Dans toutes les disciplines scientifiques transparait une question essentielle, un problème fondamental, qui se pose sous l’aspect d’un dilemme entre deux notions de base, entre deux principes essentiels. Dans chacune de leurs disciplines, les chercheurs, qu’ils en aient conscience ou non, se heurtent à une alternative de cet ordre.
En mathématiques, le problème fondamental se situe autour des notions de continu et de discontinu ; la démarche s’efforce en général de cerner le qualitatif, qu’est le continu, au moyen du quantitatif que représente le discontinu.
En physique et en chimie, la question qui mobilise les spéculations concerne la dualité entre la matière et l’énergie, la physique mettant l’accent davantage sur l’énergie, et la chimie davantage sur la matière. On recherche toujours LA théorie qui permettrait d’unifier non seulement toutes les énergies, mais aussi la matière et l’énergie, que la théorie considère déjà comme deux modes de manifestation d’une même réalité.
En biologie, la question de fond réside dans le rapport entre le vivant et l’inerte. La démarche actuelle tente de ramener le phénomène de la vie aux réactions de la matière inerte, supposées être mieux connues, tandis que la notion de vivant est de celles qui échappent à l’intellect.

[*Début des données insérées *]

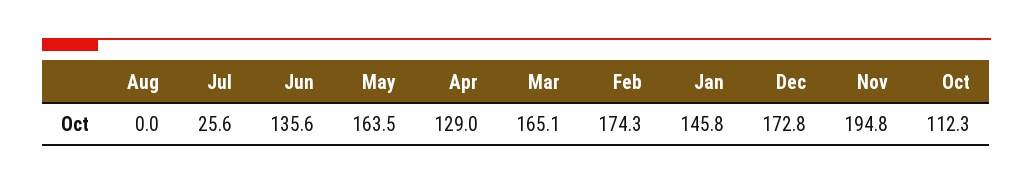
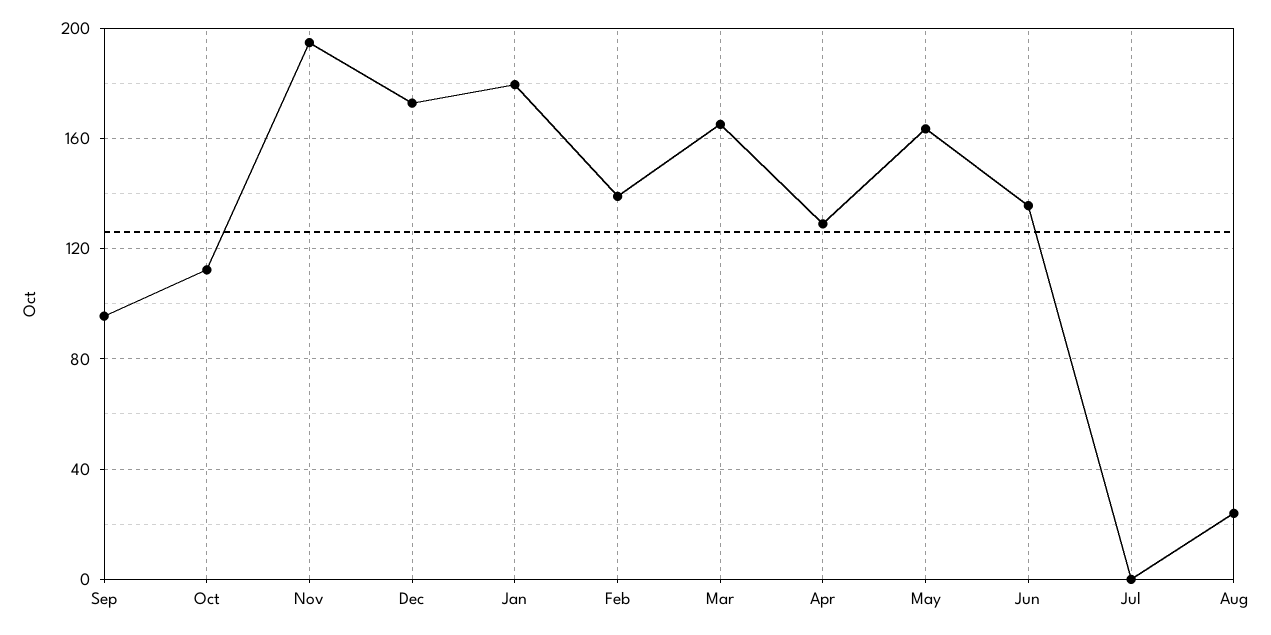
  {
-   "Aug": 0,
+   "Aug": 25,
-   "Jul": 25.6,
+   "Jul": 0,
    "Jun": 135.6,
    "May": 163.5,
    "Apr": 129,
    "Mar": 165.1,
-   "Feb": 174.3,
+   "Feb": 140,
-   "Jan": 145.8,
+   "Jan": 180,
    "Dec": 172.8,
    "Nov": 194.8,
-   "Oct": 112.3
+   "Oct": 112.3,
+   "Sep": 95
  }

Dans les sciences humaines, toutes les discussions tournent autour d’une même alternative : celle entre liberté et nécessité, qui prend différents aspects :
- le droit oppose implicitement les libertés individuelles et civiques à la puissance publique ;
- l’économie doit trancher entre les parts respectives du libéralisme et du dirigisme ;
- les écoles de psychologie et de philosophie se partagent entre la primauté du libre arbitre et celle du déterminisme ;
- les sciences politiques et sociales déclinent toutes l’interrogation entre la liberté individuelle et la contrainte du collectif, entre démocratie et autoritarisme.
La question, commune à toutes les sciences humaines, se résume à cette opposition entre liberté et nécessité, que Fabre d’Olivet théorisera, sous une forme propre, dans la distinction qu’il établit entre ce qu’il appelle la Volonté humaine et le Destin.